I remember being a freelancer all too well. I remember the late nights, the lack of socialisation, the 2am meals, and the desperate chasing after paychecks. The Sims 4 manages to replicate most of that with startling accuracy. Here’s my Sim, a freelance writer I named after myself, working on an assignment late into the night.
In the midst of that, her computer breaks. Typical.
Freelance careers in The Sims 4 are free with yesterday’s update, and they combine two previously introduced systems into one new one. There was one system from the City Living expansion that allowed Sims to complete work tasks from home instead of going to an unseen location for their shift.
The Get Famous expansion introduced the Acting career, through which a Sim would join an agency and take on short term gigs. Freelance careers are a blend of these two, taking two systems that already work well and combining them into something that’s both familiar and unique to the game.
Once you choose the freelance career and decide whether to be an artist, writer, or programmer, you check for gigs in the same way you would in the acting career. Given my own life experience, I chose the writing career. The descriptions on these gigs are very charming. This one made me laugh out loud.
Once you’ve chosen an assignment, you’re given a due date and a few tasks to complete. Usually, you have to chat with your client over the computer before you start writing. This can either give the Sim an “Inspired” buff or a “Tense” debuff. You ever work with an editor who just doesn’t get you and also doesn’t know how to communicate with their needs? It seems my Sim ran into that kind of editor all the time, because she was tense constantly.

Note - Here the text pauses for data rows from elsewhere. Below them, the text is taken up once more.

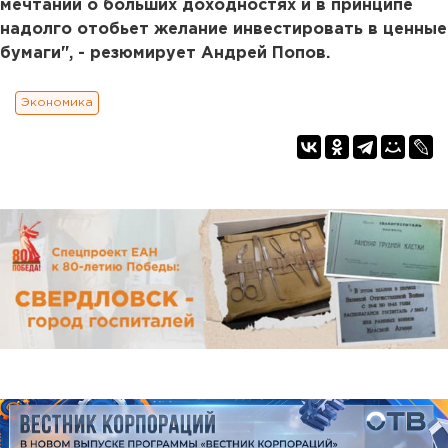
мечтаний о больших доходностях и в принципе
надолго отобьет желание инвестировать в ценные
бумаги", - резюмирует Андрей Попов.
Экономика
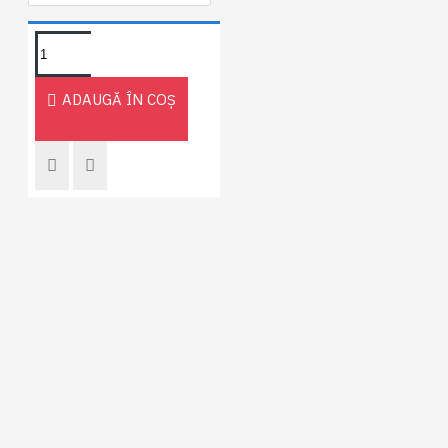
ADAUGĂ ÎN COŞ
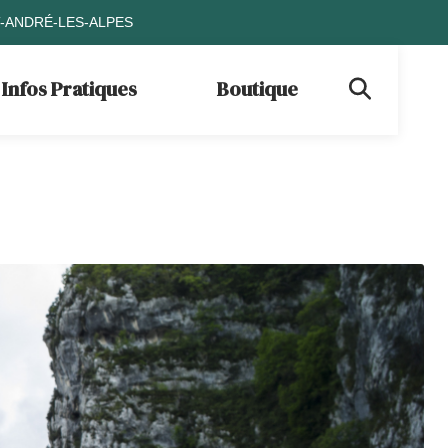
T-ANDRÉ-LES-ALPES
Infos Pratiques
Boutique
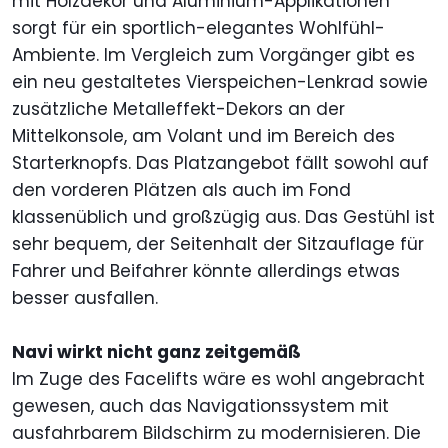
mit Holzdekor und Aluminium-Applikationen
sorgt für ein sportlich-elegantes Wohlfühl-
Ambiente. Im Vergleich zum Vorgänger gibt es
ein neu gestaltetes Vierspeichen-Lenkrad sowie
zusätzliche Metalleffekt-Dekors an der
Mittelkonsole, am Volant und im Bereich des
Starterknopfs. Das Platzangebot fällt sowohl auf
den vorderen Plätzen als auch im Fond
klassenüblich und großzügig aus. Das Gestühl ist
sehr bequem, der Seitenhalt der Sitzauflage für
Fahrer und Beifahrer könnte allerdings etwas
besser ausfallen.
Navi wirkt nicht ganz zeitgemäß
Im Zuge des Facelifts wäre es wohl angebracht
gewesen, auch das Navigationssystem mit
ausfahrbarem Bildschirm zu modernisieren. Die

Being a freelancer in The Sims 4 is fairly straightforward: get your assignments in on time, and you get paid. Still, the way that the freewheeling assignment structure interrupts the usual day-to-day flow of the game is a welcome change.
Even with the acting career’s relative degree of freedom, you still had to get up, go to work, try to eat a decent meal now and then, get your fun needs met, and go to bed. It can get monotonous, just like in real life.
As a freelancer, your days are varied, but it comes with drawbacks. Your Sims seem to have both more and less free time, in just the same way that real-life freelancers do. Sure, they could put off finding a new assignment for a day because they want to go on a date, or enjoy a holiday, but not working means not earning any money.
I tried to complete a freelance assignment once every two days, meaning I had to keep turning down invitations to hang out from my friends and neighbours and worked at all hours. My Sim stayed up until 2:00am every night, more or less, and I quickly forgot what day of the week it was. For days at a time, the only socialisation my Sim got was from her cat, Murry, a playful boy who constantly knocked over the damn trash.
This new career handily replicates the tension of being a freelancer versus having a fulltime job. A fulltime job is more stable, but it can be physically tasking in other ways.
Freelancing is much more unstable and takes a lot more time, but it allows a Sim to have a lot more freedom to do what they want, when they want it. I don’t miss being a freelancer, but being able to play a version of myself that still is one was a fun parallel universe to visit. If only I got paid that fast back in the day.